Non c'e' binomio peggiore che un finto-comunismo (China/ex URSS/Korea del nord) ed il Capitalismo per mettere in ginocchio la flora e fauna dell'Asia e poi del pianeta.

byezzz

skizzo
20-11-2007, 09.29.02
Purtroppo è un problema noto da tempo...

In Italia dovrebbe (dovrebbe, perchè doveva entrare in vigore già un paio d'anni fa) andare a regime il DL 151/2005 sulla gestione dei RAEE (Rifiuti da Apparecchiature Elettriche ed Elettroniche), in cui è fatto obbligo ai produttori e distributori di preoccuparsi (e finanziare) il recupero di tali apparecchiature.
Non cambierà il mondo, ma almeno è un piccolo passo in avanti.
In particolare, spettando ai produttori l'onere del recupero, potrebbe accadere (e in effetti è specificato nei primi articoli del decreto) che già in fase di progettazione venga considerato il fine-vita degli apparecchi.

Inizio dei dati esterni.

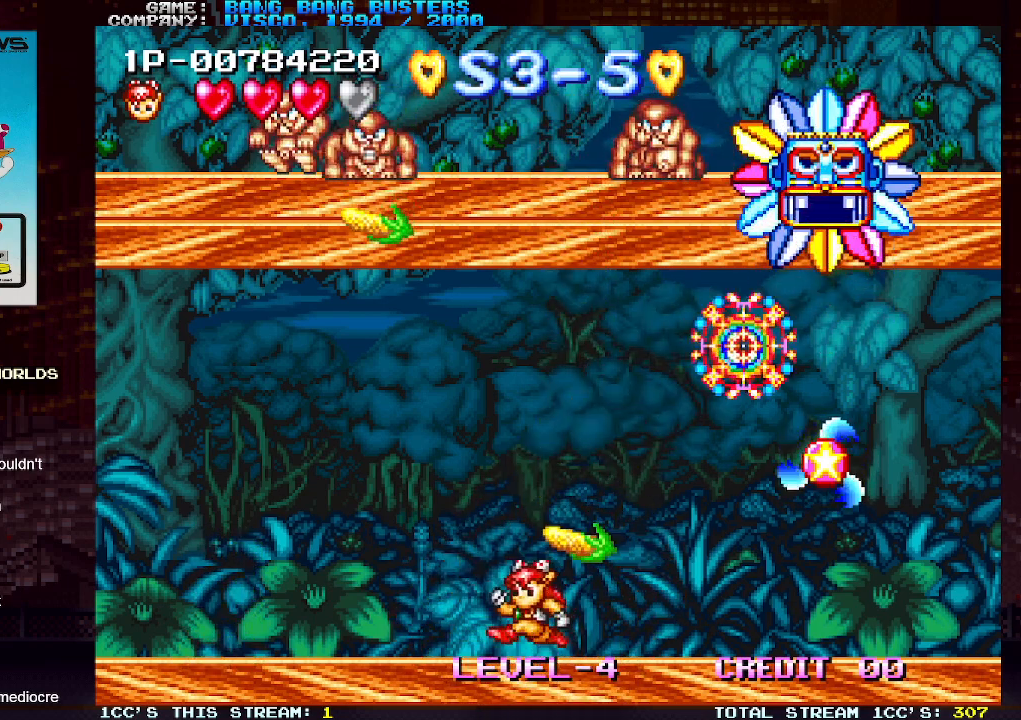
{"buttons": [], "left_stick": "right", "events": [[333, "left_stick", "center"], [433, "left_stick", "right"]]}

Vedremo.

rondix
20-11-2007, 09.54.47
Lascio questo link come commento .... :grrr: http://www.asianews.it/view.php?l=it&art=3693

Il Castiglio
20-11-2007, 11.17.53
Il titolo andrebbe corretto:
si scrive "inondati", con una sola "t" ;)

(scusate la pedanteria ...)

Robbi
20-11-2007, 11.29.53
Vero!
corretto ;)

ironcharlie
20-11-2007, 12.20.15
confermo quanto detto succede anche da noi.
Sto facendo dei lavori di restauro di casa, così il sabato mi capita di dover portare in discarica materiale vario quale macerie, i vecchi sanitari ecc, ed ogni sabato vedo un mucchio di pc accatastati in un angolo, ma un mucchio veramente enorme, maggiore ad esempio dei rifiuti ingombranti, e non sono sempre gli stessi poiche ad inizio settimana il mucchio non c'è, e pensare che abito in un paese di 25.000 abitanti, non in una metropoli come shangai, quindi.....

tozzo72
20-11-2007, 12.24.36
considerando che in Cina non c'e' un governo stabile (oddio anche qui da Noi non scherziamo) che non ha regole precise sull'inquinamento e la sicurezza del lavoratore, sara' dura appellarsi a qualcosa.
Tutto vero ma che non abbiano un governo stabile proprio non si può proprio dire!

F 16
20-11-2007, 13.14.43
Tutto vero ma che non abbiano un governo stabile proprio non si può proprio dire!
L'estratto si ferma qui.